First Report of Naemacyclus fimbriatus Infecting Pitch Pine (Pinus rigida)

August 1998 , Volume 82 , Number  8
Pages  959.1 - 959.1

Vladimir Vujanovic , Marc St.-Arnaud , and Peterjürgen Neumann , Institut de recherche en biologie végétale, Université de Montréal et Jardin botanique de Montréal, 4101 est, rue Sherbrooke, Montréal, Québec, Canada H1X 2B2

Go to article:
Accepted for publication 19 May 1998

This is the first report of Naemacyclus fimbriatus (Schwein.) DiCosmo, Peredo & Minter (Rhytismatales) on Pinus rigida, and the first observation of this fungus infecting living needles.

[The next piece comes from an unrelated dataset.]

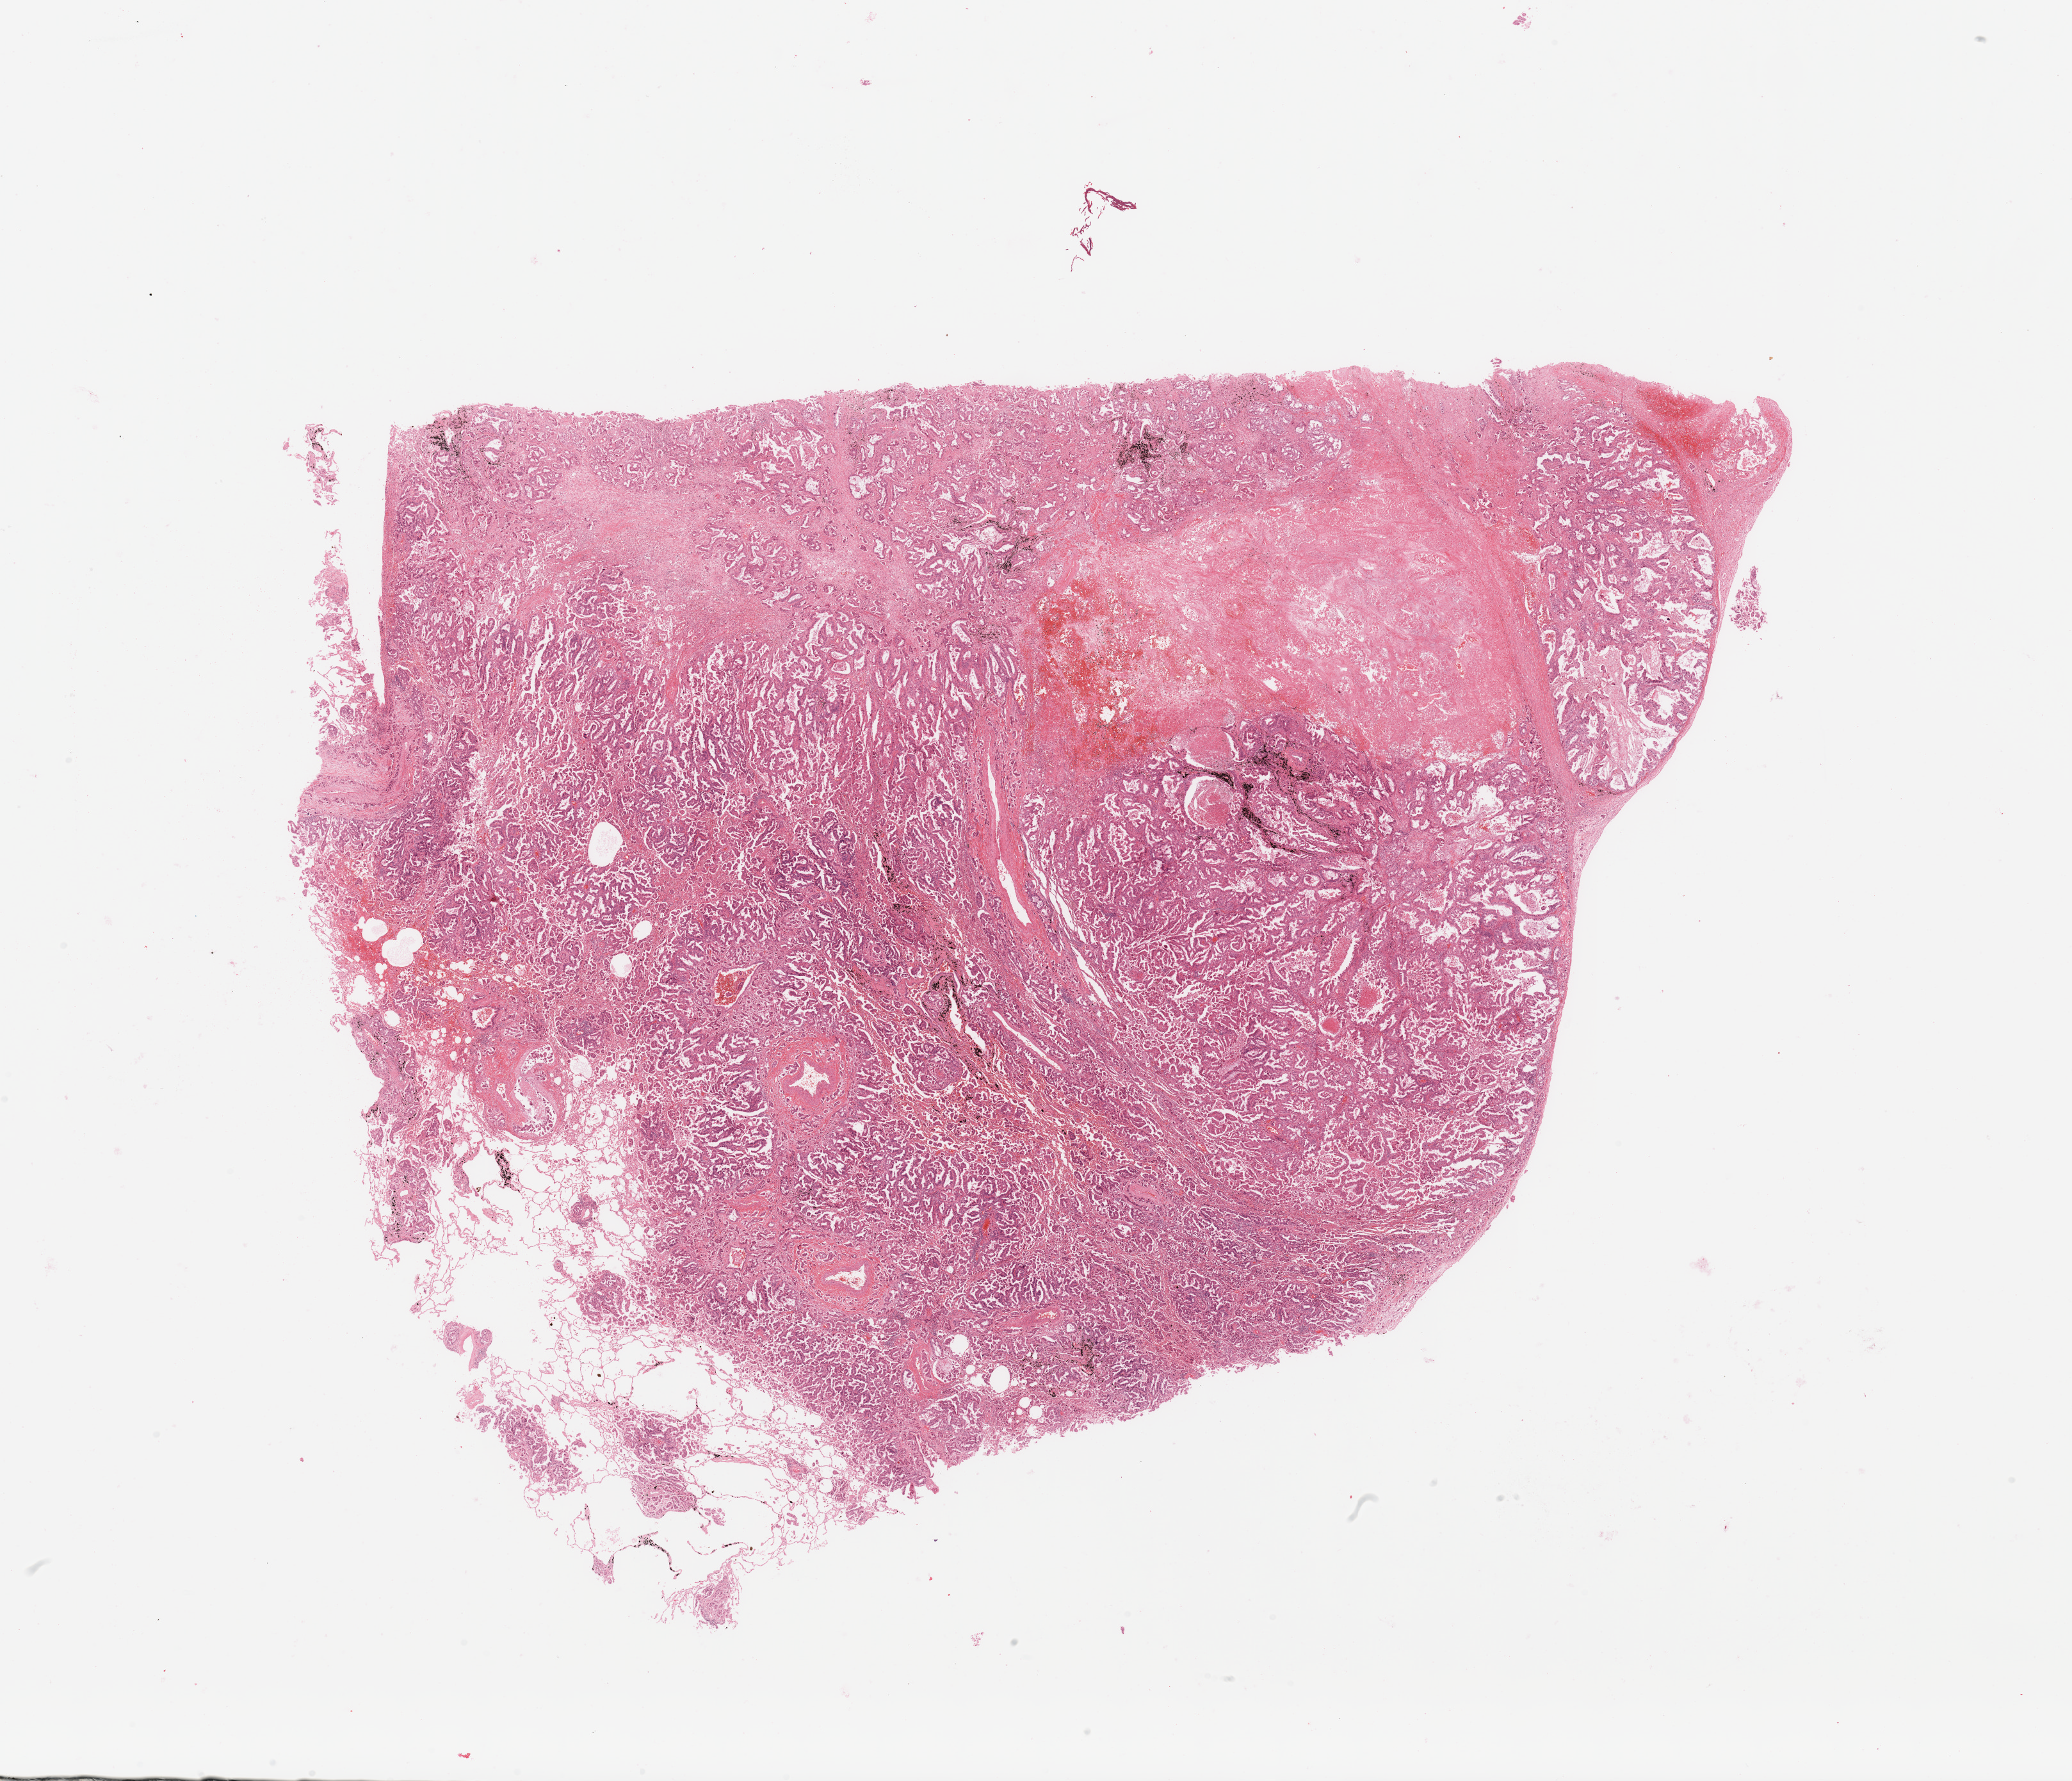
Digitized H&E tissue section (whole slide), whole scanned area (about 25.6 x 22.0 mm, from a 20x scan) shown as a low-resolution overview, tumour tissue sample, lung. Patient: male, age 64 years.
Diagnosis: Adenocarcinoma, NOS.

N. fimbriatus is known to occur on cone scales of P. brucia, P. halepensis, P. nigra, P. resinosa, and P. sylvestris, as well as fallen needles of P. maritima and P. pinaster, in Europe and North America (1). In September 1997, chlorotic and necrotic second- and third-year needles of pitch pine were observed to have ascomata fruiting bodies that were amphigenous, dark brown to black, immersed to erumpent, circular to subcircular, and 200 to 500 × 150 to 250 μm in size. Asci were club-shaped, eight-spored, and 83 to 98× 8.9 to 9.7 μm. Mature ascospores were phragmo-scolecosporous, 7-septate, and 78 to 91 × 2 to 2.5 μm. From these symptomatic needles, N. fimbriatus was frequently (>70%) isolated on 2% malt agar. In October 1997, fruiting bodies were also observed on dead fallen cones. During the autumn, the fungus produced 1 to 3 brown mycelial cords, 50 to 100 μm in diameter, which grew throughout the litter from the ascomata. The nature of the cords is still unknown. Pitch pine is rare in Québec, and this northernmost population is located about 10 km north of New York State, in the St. Lawrence Valley of Québec. We found that pitch pine was colonized by the fungus in a wide range of edaphic conditions, but more frequently on dry rock outcrops. We believe that unfavorable conditions such as the more than 200 days with frost and thin organic or mineral soil layer may predispose pitch pine to infection by this fungus.

Reference: (1) F. Di Cosmo et al. Mycotaxon 21:1, 1984.